**SOURCE EXCERPT:**
===

The study will cost about $350,000, which is fairly cheap compared to a lot of energy sector spending. For example, $3.9 million was reportedly spent in June of 2014 when company Statoil Canada along with the Province of Newfoundland and Labrador, contributed to oil and gas development research. Results of New Brunswick’s report are expected to be published in 2016.
With baseline information collected before any fracking begins, New Brunswick will be a step ahead of the environmental controversy that always accompanies fracking operations. Once fracking commences at these selected locations, water quality assessments can continue and scientists will be able to more accurately identify any harmful effects shale gas development has on water supplies.
This research effort is encouraging. In April of 2014, CBC News reported a study that concluded the effect of fracking on water supplies is not properly monitored in Canada (and I’m highly pessimistic that the United States even monitors it at all).
In response to these findings, University of Alberta Professor and co-author of the report Rick Chalaturnyk said, “For large-scale shale gas development now, I don’t think you want to be in a position anymore of just saying, ‘trust me, we know what we’re doing.’ We’re past that.”
I wholeheartedly agree with Professor Chalaturnyk’s excellent summation of the situation. We are way past the point where we can trust that our drinking water is safe at the mercy of the oil and gas industry.
Government officials responsible for fracking zones need to hop on board and conduct similar studies. We need this information at our disposal, and it’s downright negligent of our government to ignore such a vital issue as potential contamination of our drinking water supplies. We’ve seen what happens when contaminated drinking supplies plague communities. That should not happen in the 21st century. Not in Canada, and not in the United States.
A man fishes in a freshwater stream in New Brunswick, Canada. Assessing water quality prior to fracking activity will give the government vital information about fracking risks, and hopefully protect these freshwater resources.
I can’t wait to see these study results, and I hope we make a habit of conducting more research that ensures the safety of all citizens in conjunction with development in the energy or industrial sectors. Our governments work for us, so we need to insist they ensure safe and responsible development.
If these scientists find that water contamination occurs at unsafe levels, then fracking is just not worth the risk to our people and environment.

===

**YOUR TASK:** Update the stretch from "The study will" through "on water supplies." in the fracking water study text, changing "baseline information" to "background data".

[Stored items]
===

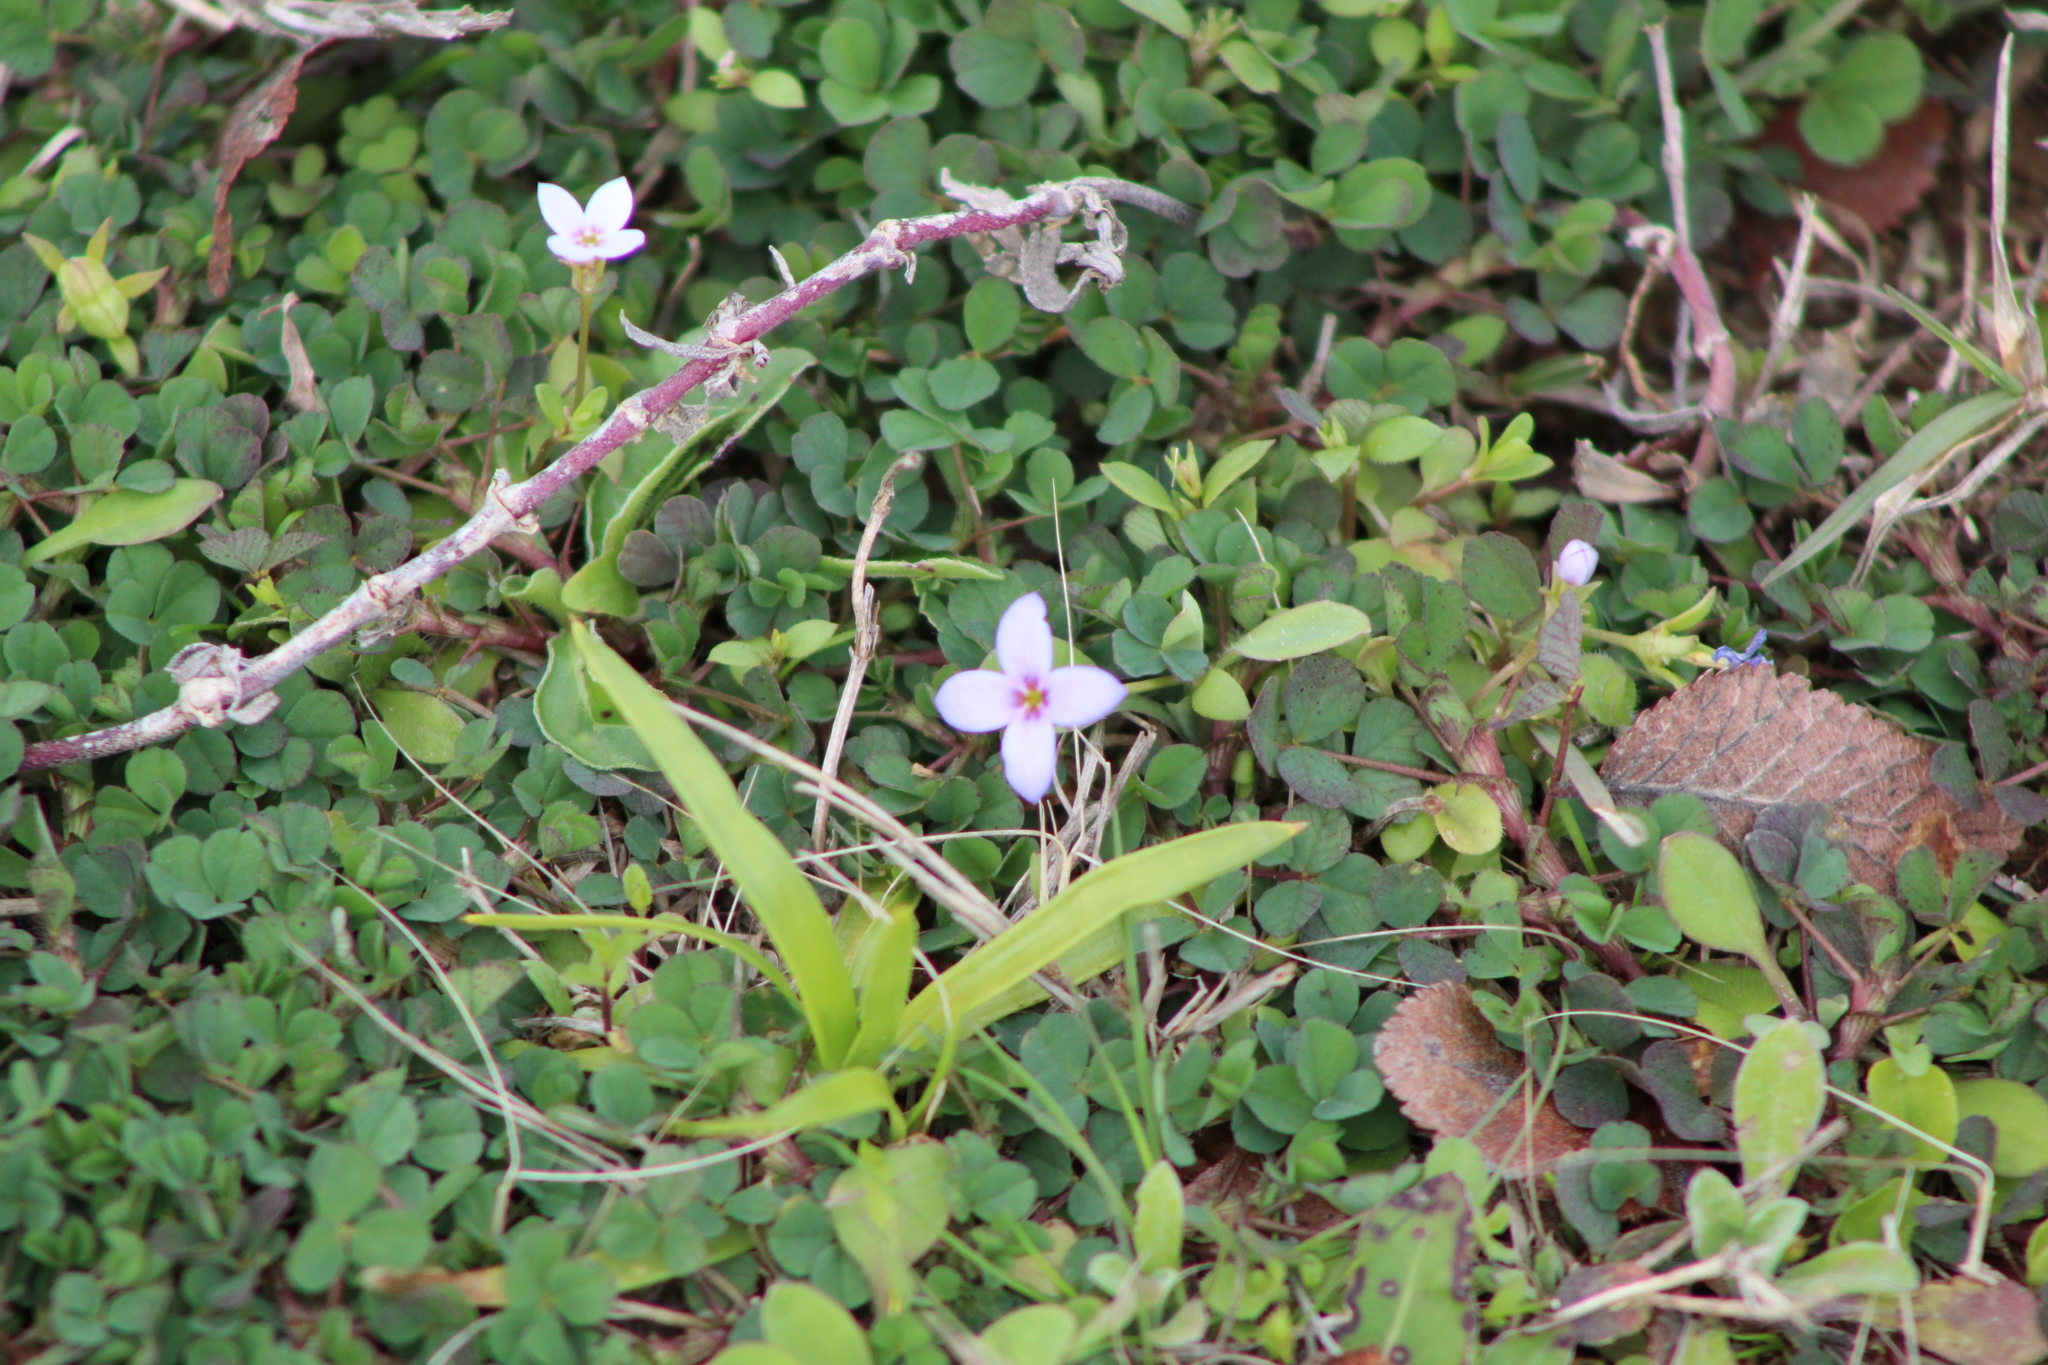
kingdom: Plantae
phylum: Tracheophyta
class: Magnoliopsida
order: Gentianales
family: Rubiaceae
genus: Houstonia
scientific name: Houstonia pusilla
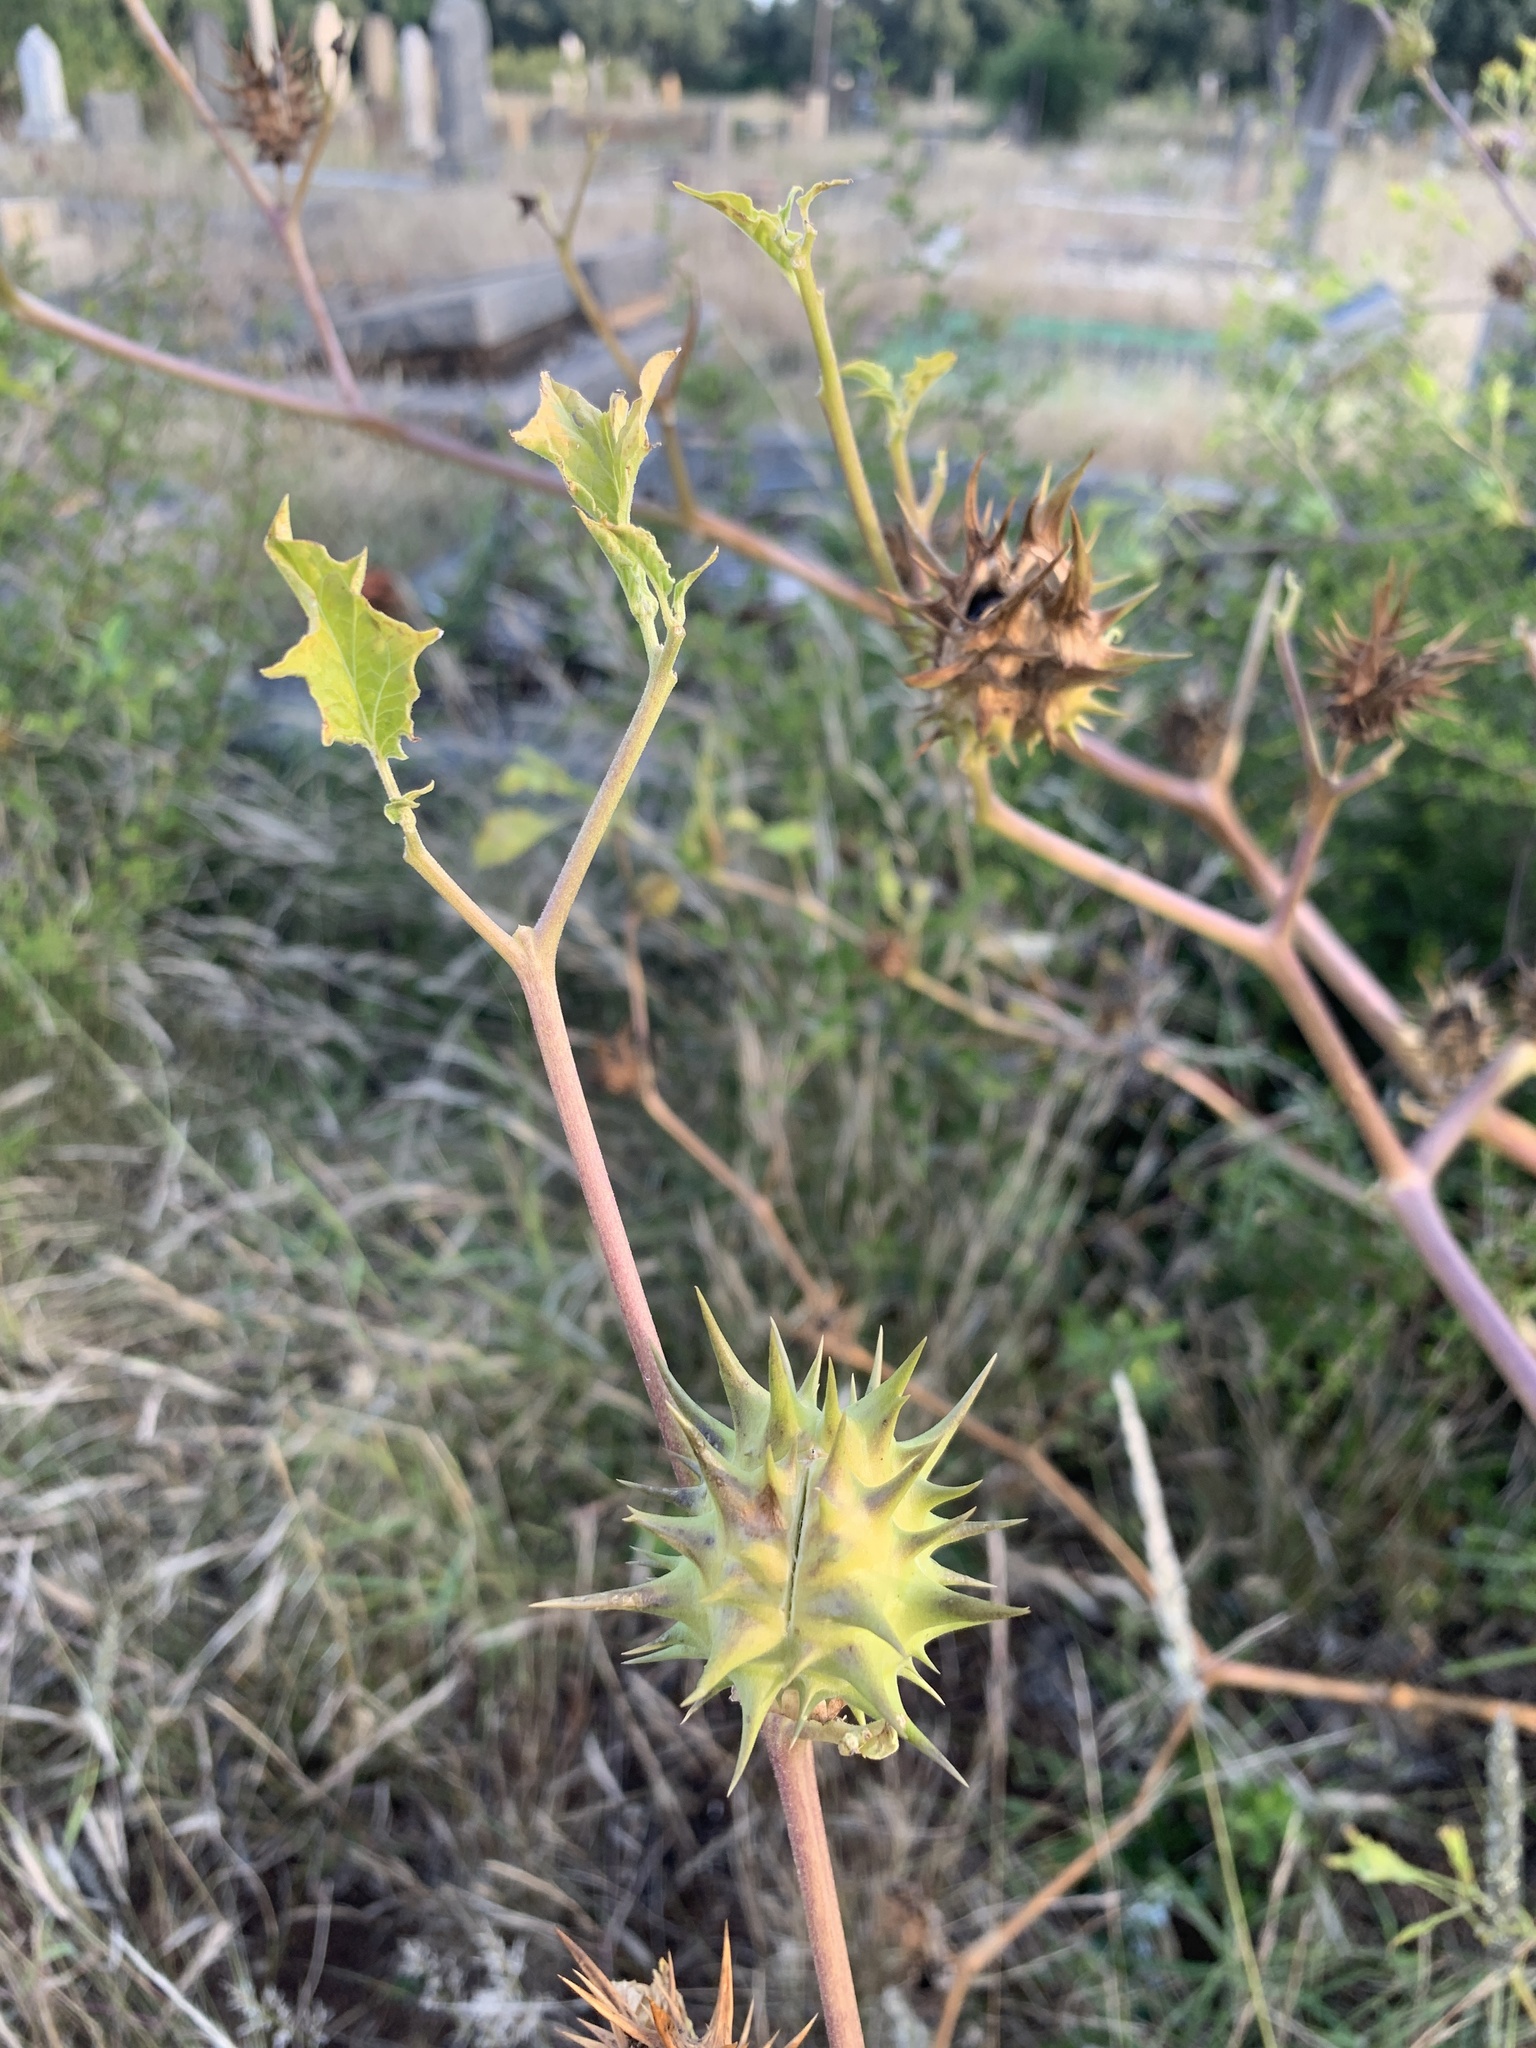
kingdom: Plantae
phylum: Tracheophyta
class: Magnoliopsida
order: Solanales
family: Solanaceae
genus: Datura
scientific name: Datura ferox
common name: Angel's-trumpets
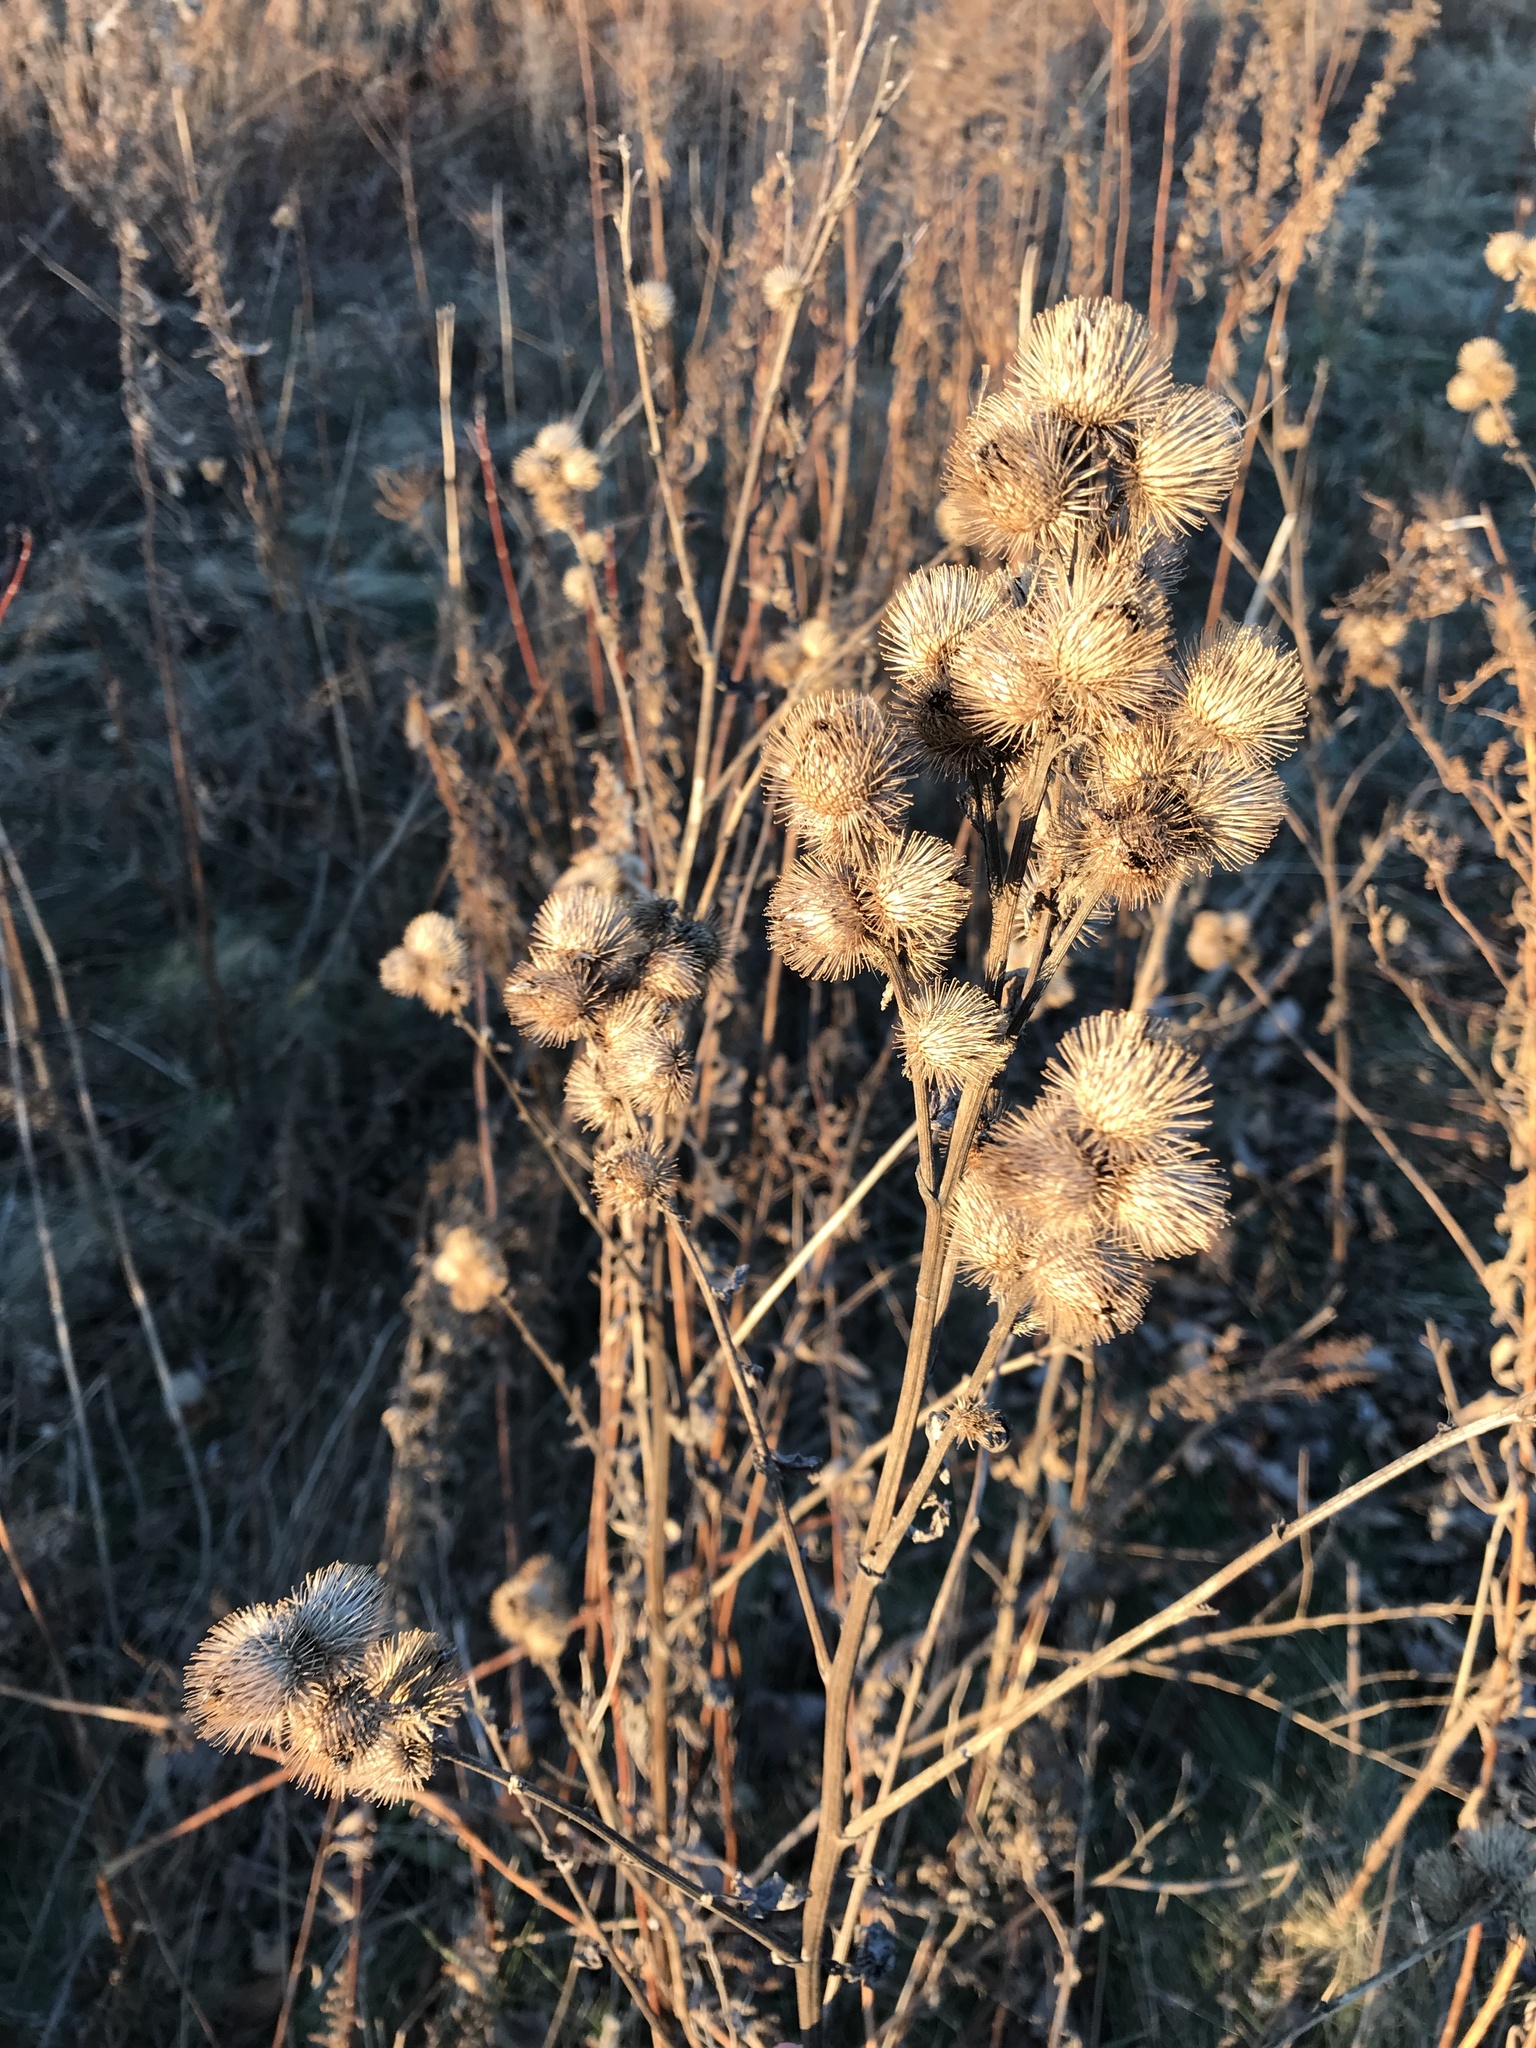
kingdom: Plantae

===

**RESPONSE TO THIS TASK:**
The study will cost about $350,000, which is fairly cheap compared to a lot of energy sector spending. For example, $3.9 million was reportedly spent in June of 2014 when company Statoil Canada along with the Province of Newfoundland and Labrador, contributed to oil and gas development research. Results of New Brunswick’s report are expected to be published in 2016.
With background data collected before any fracking begins, New Brunswick will be a step ahead of the environmental controversy that always accompanies fracking operations. Once fracking commences at these selected locations, water quality assessments can continue and scientists will be able to more accurately identify any harmful effects shale gas development has on water supplies.